My brother and I just read a book called A Matter of Basic Principles, an expose on the incorrect theological foundations of IBLP / ATI. This book was fascinating, riveting, and frighteningly accurate (with a quarter of the book dedicated to sources and actual documentation). This book does not simply breed contempt for the organization and move on, but shines a light on why specific theologies are biblically incorrect. My brother and I were both so challenged and encouraged by the “why” such things were incorrect. We had often discussed why we may not have agreed with things, but it always seemed as though we could talk in circles with no solution or progress. This book was the first time we actually were able to realize what had been going on with the beliefs we were challenged by. I would highly recommend it.
My parents joined ATI when I was 11. I could tell you stories about the things that came from that. There were some good things. I had a lot of opportunities and experiences that I wouldn’t have had otherwise. I met some really special people and made lifelong friends. I saw the world and went on adventures that shaped me in remarkable ways.
To be completely honest, I look at my experiences and am fairly conflicted. There were things that happened between people, between leaders and followers that were not ok in my heart. The emphasis placed on authoritarianism was far from biblical. I saw a lot of people hurt by the pervasive legalism. That is honestly what made me distrusting of IBLP. How could an organization that was so “biblical” continuously hurt the people within it? If the two things that will last forever are the Word of God and souls, hurting followers didn’t seem like the greatest kind of fruit that Jesus would be proud of.
I am thankful that The Lord led my life in a direction that drifted further and further away from IBLP. As I was able to interact with some truly incredible leaders and individuals who had hearts for nothing but giving The Lord glory through their lives, I also slowly began a journey of discovering what it was to truly be His follower. I had to relearn what it meant to be a Christian – someone who first and foremost above all things followed Jesus in every day life. I had to completely reframe my perspective: Loving Jesus meant fostering deep, committed, and passionate relationship with Him. That and that alone signified being His follower.
From this place of authentic relationship comes a place of humility and gratitude – that the God of the universe had the boundless love, grace, mercy, and compassion to rescue us. He rescues us from our sin. He rescues us from our failures. He rescues us from our inability to keep the law. He rescues us from our incapacity to perfect ourselves. That is the gospel of grace. Jesus saves us. He sanctifies us. He starts the work in us and completes it until we see Him face to face.

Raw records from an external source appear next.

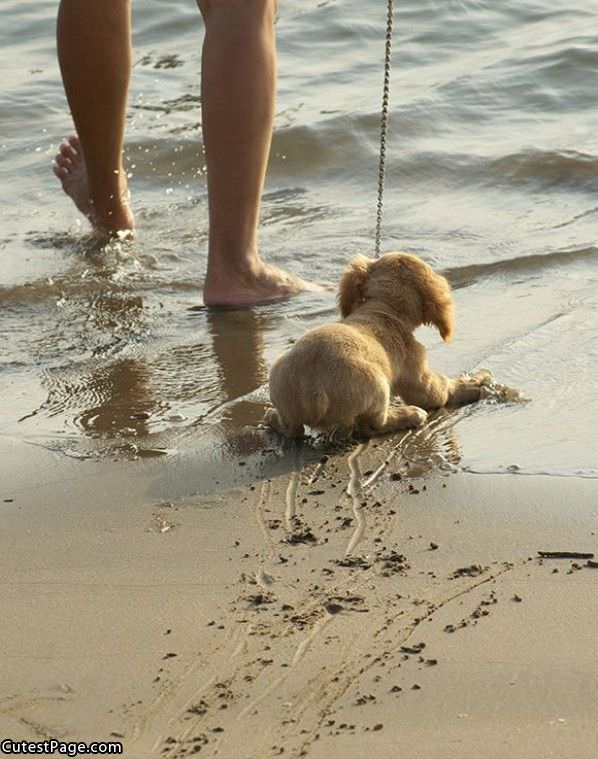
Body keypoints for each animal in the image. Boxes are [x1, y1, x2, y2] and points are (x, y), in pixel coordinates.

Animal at [268, 252, 492, 436]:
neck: (384, 309)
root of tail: (312, 392)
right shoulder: (416, 373)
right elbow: (438, 392)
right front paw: (469, 384)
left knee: (291, 428)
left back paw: (271, 418)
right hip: (378, 384)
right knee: (371, 426)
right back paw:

I wish I could say it was a fast lesson. It wasn’t. There were so many “lessons” that I learned via the seminars or the booklets that took scriptures completely out of context. How do you combat inaccurate beliefs when those beliefs originate from the bible itself?
It’s simple: Jesus. His truth reveals. His light shines. It’s scary. There may be a few mistakes. But the amazing part is that He always leads us when we are willing to follow. When our life existence is all about HIM and not about us – our ministry, our performance, even our daily quiet times – that’s when we see that being a believer is all about Him and His love for us.
I think this situation also goes to show that emphasizing outward conformity never, ever confirms that we are really following Jesus. It is more easy to pretend we are followers than to actually follow Jesus.
I don’t pretend to have all the answers to the situation. But I do hope that my testimony of God’s grace and leading will give hope to others. There is recovery. There is truth. There is freedom. And it is wrapped up in one person alone: Jesus.
Follow Him. His grace is sufficient.